藤本先生「JPCM兵庫工場」を知る

 車や鉄道の車窓から工場が集まっているような場所を見たことはありますか?
もしかすると、その場所は「工業団地」と呼ばれる場所かもしれません。

工業団地とは、一定の区画の土地を計画的に整備し、
工業化の促進を進めるための場所のことです。

工業団地といっても、規模や用途、目的は様々で、特定産業を集積させることもあります。
また、立地場所によっても内陸型、臨海型、臨空型と呼ばれるものもあります。

自治体によっては、企業誘致の骨格的な事業として考えるところも少なくありません。
そのため、国や自治体も様々な支援制度を準備しています。

税制面での優遇、立地奨励金、雇用促進奨励金…国、県、市町村の補助も充実しています。
そんな工業団地ですが、もちろん、但馬地域にも複数存在しています。

…ということで、今回は但馬の工業団地についてお話したいと思います。

但馬地域の工業団地といっても各地に点在しているのですが、
今回訪問したのは朝来市の生野工業団地でした。

生野と聞くと最初に思い浮かぶのが「生野銀山」です。
平安時代に発見されて以来、日本の近代化を支えてきました。



明治時代には生野銀山と播磨灘を結ぶ近代技術を駆使した幹線道が引かれるなど、
日本における陸上輸送の近代化という点でも興味深い場所です。

そんな歴史的な背景を持つ生野に工場を持つのが、
今回、訪問した「ジャパンパウダー塗料(JPCM)兵庫工場」でした。

実は、塗料というのは非常に重要かつ興味深い産業で、
私自身、以前から興味があった分野でした。

ほとんど反射しない黒色塗料、用途ごとに使える彩色レフ…
デジタル・アーカイブで使える機材に関わる技術です。

さて…そんな私の熱い思いは置いておいて…
まずは、JPCMの兵庫工場について紹介したいと思います。

この工場は、久保孝ペイントの子会社「メプコ」として1987年に操業を開始し、
2015年に大日本塗料と久保孝ペイントが粉体塗料に特化した合弁会社として設立しました。

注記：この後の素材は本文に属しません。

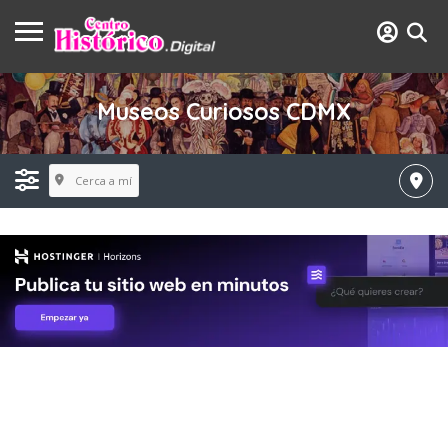
Museos Curiosos CDMX
Cerca a mí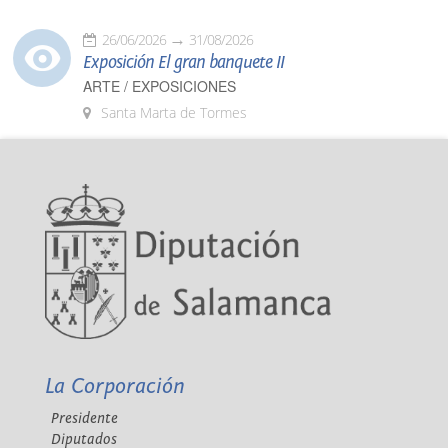
26/06/2026
31/08/2026
Exposición El gran banquete II
ARTE / EXPOSICIONES
Santa Marta de Tormes
La Corporación
Presidente
Diputados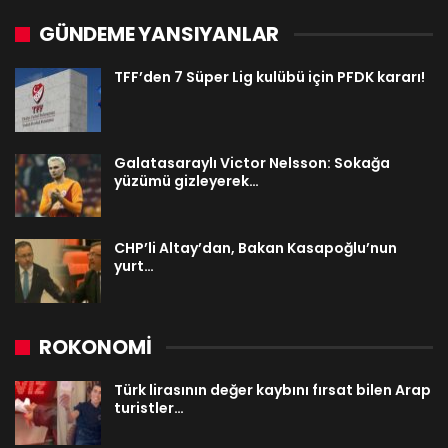
GÜNDEME YANSIYANLAR
TFF’den 7 Süper Lig kulübü için PFDK kararı!
Galatasaraylı Victor Nelsson: Sokağa
yüzümü gizleyerek…
CHP’li Altay’dan, Bakan Kasapoğlu’nun
yurt…
ROKONOMİ
Türk lirasının değer kaybını fırsat bilen Arap
turistler…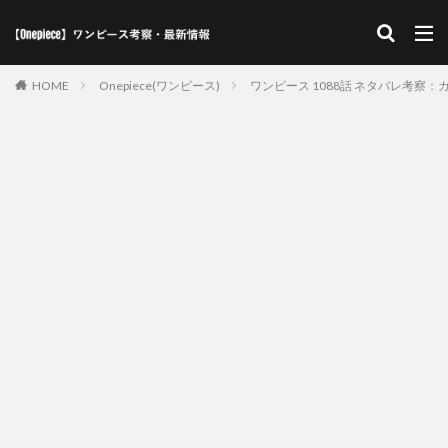
HOME
Onepiece(ワンピース)
ワンピース 1088話 ネタバレ考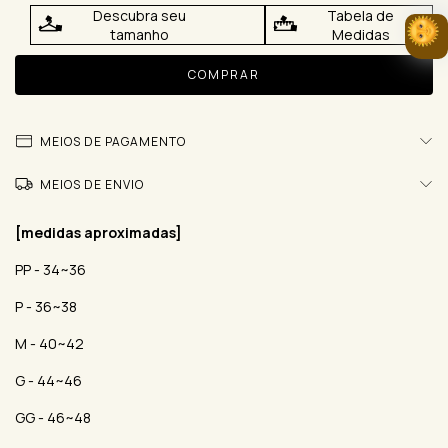
Descubra seu
Tabela de
tamanho
Medidas
MEIOS DE PAGAMENTO
MEIOS DE ENVIO
[medidas aproximadas]
PP - 34~36
P - 36~38
M - 40~42
G - 44~46
GG - 46~48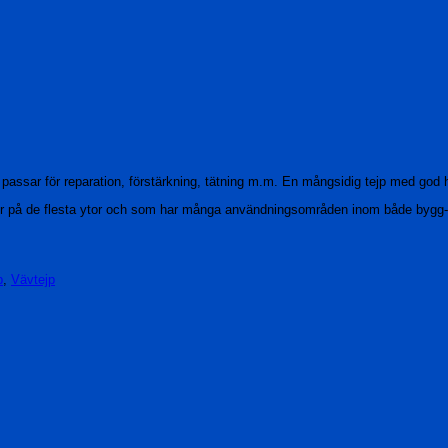
passar för reparation, förstärkning, tätning m.m. En mångsidig tejp med god h
er på de flesta ytor och som har många användningsområden inom både bygg- 
p
,
Vävtejp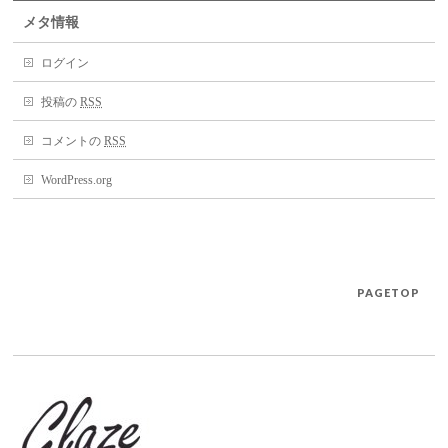
メタ情報
ログイン
投稿の
RSS
コメントの
RSS
WordPress.org
PAGETOP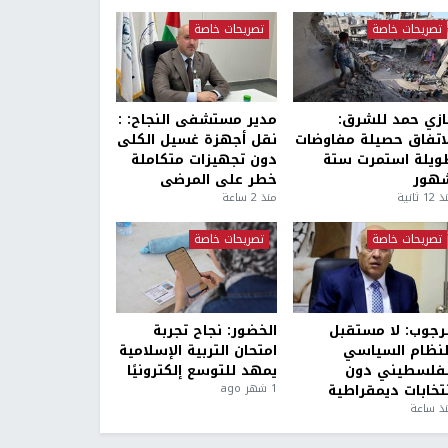
تصريحات خاصة
تصريحات خاصة
ازي حمد للشرق:
مدير مستشفى النجاح: :
لاتفاق حصيلة مفاوضات
نقل أجهزة غسيل الكلى
ويلة استمرت ستة
دون تجهيزات متكاملة
هور
خطر على المرضى
1 ثانية
منذ 2 ساعة
تصريحات خاصة
تصريحات خاصة
لرجوب: لا مستقبل
الخضور: نجاح تجربة
لنظام السياسي
امتحان التربية الإسلامية
لفلسطيني دون
يمهد للتوسع إلكترونيًا
نتخابات ديمقراطية
1 شهر ago
ذ ساعة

現在は大日本塗料のグループ企業の一つとして創業しています。

塗料と聞くと、どうしてもペンキのような液体状を思い浮かべてしまいますが、
JPCMで作っているのは「粉体塗料」と呼ばれる塗料です。



これは、プラスティック製の樹脂を粉状にして噴霧し、
180度の温度で溶解して、固着させるというタイプのものです。

液体の塗料と異なり、表面に厚く塗布することができるので、
自動販売機やガードレールなど、屋外に置くものに塗装されることが多いそうです。

ところで、JPCMが朝来市に工場を作った理由は何があったのでしょうか?
実を言うと、これが今回の訪問の大きな問いでした。

交通の便が重要な要因だと考えていたのですが…
この答えについては少々意外でした…。

JPCM兵庫工場では大日本塗料や久保孝ペイント、関西ペイントの製品を製造していて、
この工場で製造された塗料は大阪の倉庫へと運ばれて、在庫として管理されます。

そのため、予め計画された通りに製造するのが原則で、
製造した塗料が倉庫から出荷されるまでは、比較的時間に余裕があるそうです。

むしろ、重要となるのは、交通の便という要素ではなく、
塗料表面の樹脂が熱で軟化してお互いにくっつくことがないよう、
「気温」が大きな要素であったようです。

そして、その「気温」という要素でさえも、
必ずしも決定的とまでは言えないようです。

実は、この話は他の企業の方々からも聞いて驚いたのですが、
工業団地への立地には必ずしも特定地域に固執しないようなのです。

つまり、ある一定の条件さえ揃えば、どこでも良い…かもれないのです。
そこで重要となるのは自治体のサポート体制にあるそうです。

工業集積の話となると、ついつい、抽象的なモデルとして考えてしまいますが、
実際には企業誘致には自治体と企業との信頼が大きな「鍵」だったようです。

今回の訪問を通しては、色々と新しい学びを得ることがありました。
お話をしてくださった、JPCM兵庫工場の宇都さんには本当に感謝です!!



もしも、皆さんが自動販売機を見かけたら、JPCMを思い出してください。
その自動販売機の色は…「但馬で作られた色」…かもしれません。